MLB

JOE IN JEOPARDY AS YANKS BOMB

A seven-game losing streak has George Steinbrenner so concerned he is wondering if replacing Joe Torre is the answer.

Last October, The Boss came very close to boxing Torre after the second straight first-round elimination in the postseason. This past Monday, Steinbrenner expressed to Torre how disappointed he was that the Yankees were swept by the Red Sox last weekend in Boston.

Yesterday, the word out of Tampa was that Steinbrenner “was very displeased” about the way his high-priced stable of talent is underachieving and was thinking about a change.

And that was before the Red Sox punished the last-place Yankees, 11-4, in front of 55,005 at Yankee Stadium last night.

Could Torre, who is in the final year of his contract, really be fired before April is finished? Is Torre the reason the starting rotation has melted in the first month and put an alarming workload on the bullpen? Is it Torre’s fault the lineup, so potent through 19 games, has gone 20 innings without an extra-base hit?

If Steinbrenner and the voices he is listening to believe the answers are “yes,” and if the Yankees get swept this weekend by the Red Sox, it’s not out of the realm of the possibility that The Boss could make a change.

Bench coach Don Mattingly and former Yankees catcher Joe Girardi are the names you hear when potential replacements for Torre are mentioned. Working in Girardi’s favor is that he has a year of managing experience. Mattingly was moved from hitting coach to bench coach to be groomed as Torre’s successor.

However, it’s also possible that Steinbrenner will hold off on making a change because the pitching has been so bad.

Last night’s loss lowered the Yankees’ ledger to 8-13 and left them 6½ games behind the AL East-leading Red Sox, who have won four straight against their blood rivals. The seven-game bender is the longest losing streak since a previous seven-game slide late in the 2000 season. It’s the Yankees’ longest losing streak in April since they dropped seven straight in 1989.

“Hopefully, we have bottomed out,” Torre said. “This was the worst game we played all week.”

The offense has been muted the past two games, but pitching sabotaged the Yankees last night. Surprisingly, this time it was Andy Pettitte melting down in the fifth inning after the Yankees presented him with a 4-2 lead by scoring four runs off a wild Daisuke Matsuzaka.

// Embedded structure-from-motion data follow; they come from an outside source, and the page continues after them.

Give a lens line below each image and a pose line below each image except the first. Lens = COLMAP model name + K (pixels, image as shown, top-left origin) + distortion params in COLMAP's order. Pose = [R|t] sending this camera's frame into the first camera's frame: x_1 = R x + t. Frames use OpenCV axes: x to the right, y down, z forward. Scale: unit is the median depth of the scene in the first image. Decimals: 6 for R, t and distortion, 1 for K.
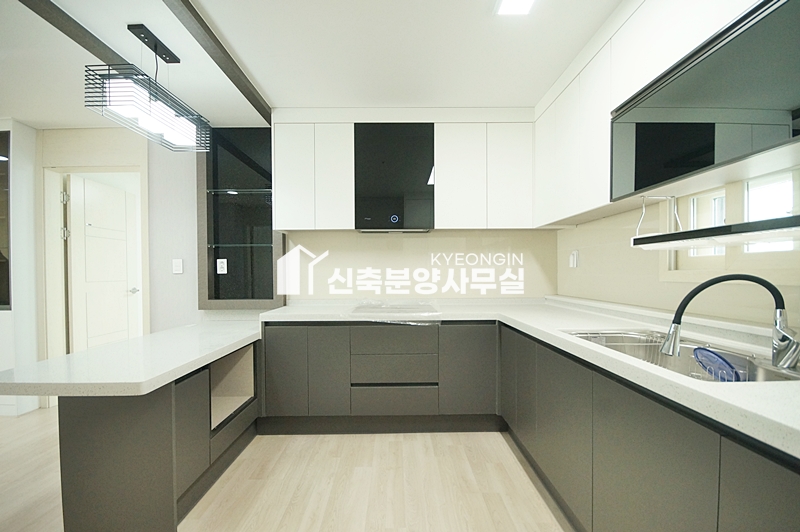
lens RADIAL K [[353.1, 0, 399.5], [0, 353.1, 268.8], [0, 0, 1]] dist [0.000756, -0.001539]
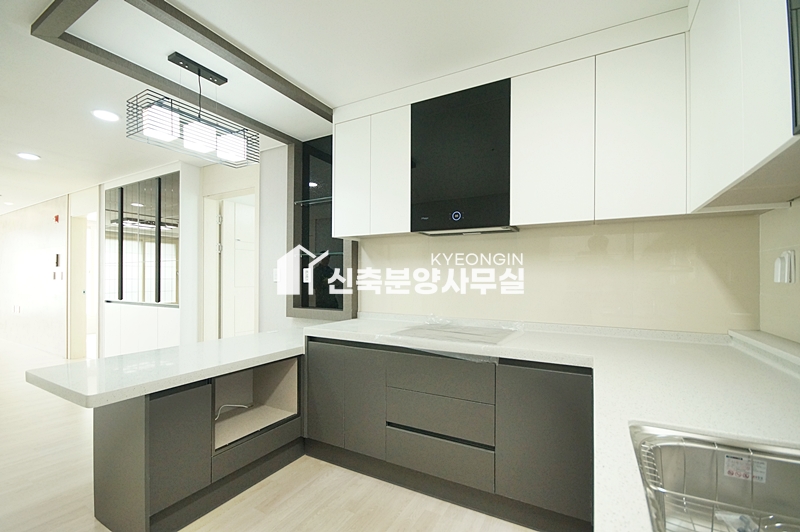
lens RADIAL K [[353.1, 0, 398.9], [0, 353.1, 271.3], [0, 0, 1]] dist [0.000756, -0.001539]
pose [[0.869100, 0.001141, -0.494635, 0.257910], [-0.004754, 0.999970, -0.006048, -0.015302], [0.494614, 0.007608, 0.869080, 0.270278]]
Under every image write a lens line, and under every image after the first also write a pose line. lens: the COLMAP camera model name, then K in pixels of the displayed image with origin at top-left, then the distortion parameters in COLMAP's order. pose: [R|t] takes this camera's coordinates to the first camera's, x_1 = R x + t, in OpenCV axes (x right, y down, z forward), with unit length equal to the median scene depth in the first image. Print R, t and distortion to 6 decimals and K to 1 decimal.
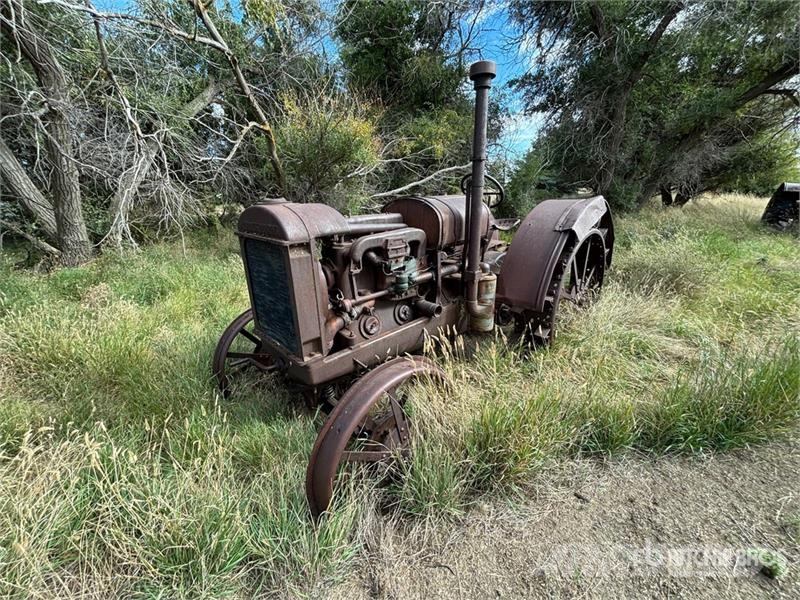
lens RADIAL K [[320.1, 0, 401.2], [0, 320.1, 291.7], [0, 0, 1]] dist [-0.002958, -0.000167]
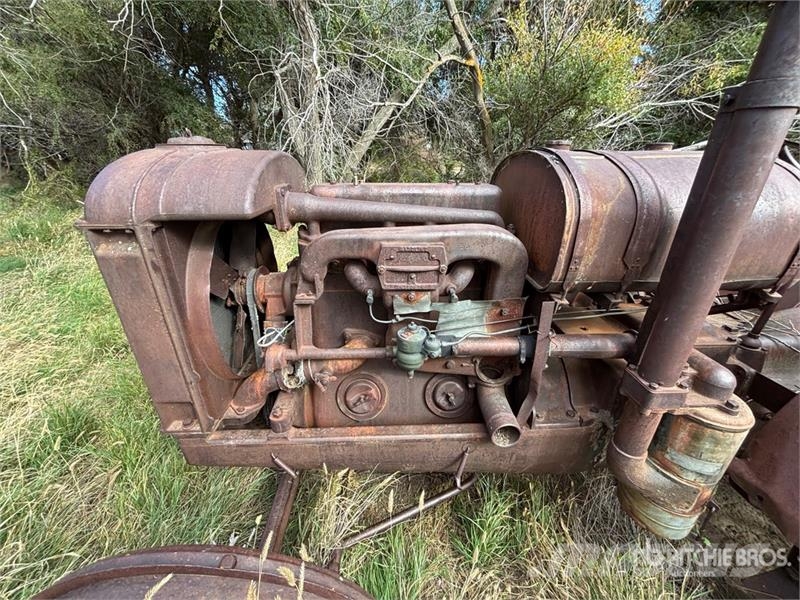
lens RADIAL K [[325.2, 0, 402.9], [0, 325.2, 297.7], [0, 0, 1]] dist [0.000247, 0.000389]
pose [[0.741074, 0.295255, -0.603020, 0.217873], [-0.228388, 0.955418, 0.187125, -0.157606], [0.631386, -0.000951, 0.775468, 0.586941]]
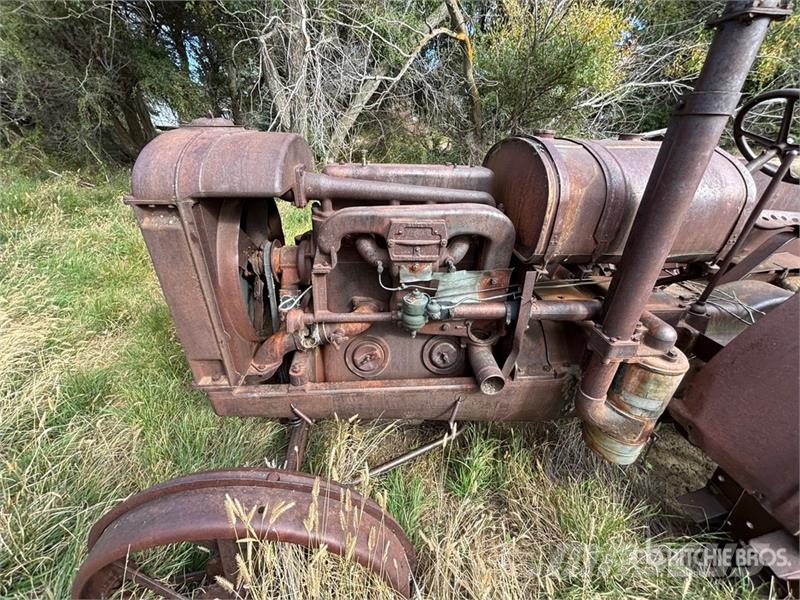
lens RADIAL K [[324.5, 0, 402.9], [0, 324.5, 299.1], [0, 0, 1]] dist [-0.000539, 0.000559]
pose [[0.767971, 0.338409, -0.543783, 0.236646], [-0.240551, 0.939259, 0.244800, -0.152227], [0.593596, -0.057192, 0.802728, 0.520847]]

“The guys battled to get the lead and I gave it up. We are in a horrible skid right now,” said Pettitte, who issued four of his five walks in the fifth, when the Red Sox re-took the lead by scoring three runs and chasing the veteran lefty.

“It was extremely disappointing to give up those runs. It was an absolute horrible night as far as mechanically. It was a terrible night not to feel good out there.”

Torre pointed to Pettitte (1-1) not having pitched since last Friday in Boston due to a rainout and the Yankees not wanting Phil Hughes to make his major-league debut against the Red Sox as a reason for the lefty’s poor outing.

“I think he had too much rest,” Torre said of Pettitte, who went 42/3 innings, allowing five runs and six hits. “He mentioned to Gator [pitching coach Ron Guidry] that he was too strong.”

After having Matsuzaka on the ropes in the fourth, when Johnny Damon drove in two runs and Derek Jeter and Jorge Posada plated one each, the Yankees didn’t do much. Matsuzaka (3-2), who is 2-0 against the Yankees, gave up four runs, five hits and walked four in six innings.

The Red Sox tacked on a run in the eighth and four in the ninth against Mariano Rivera, who was used to make sure the rust doesn’t get too deep.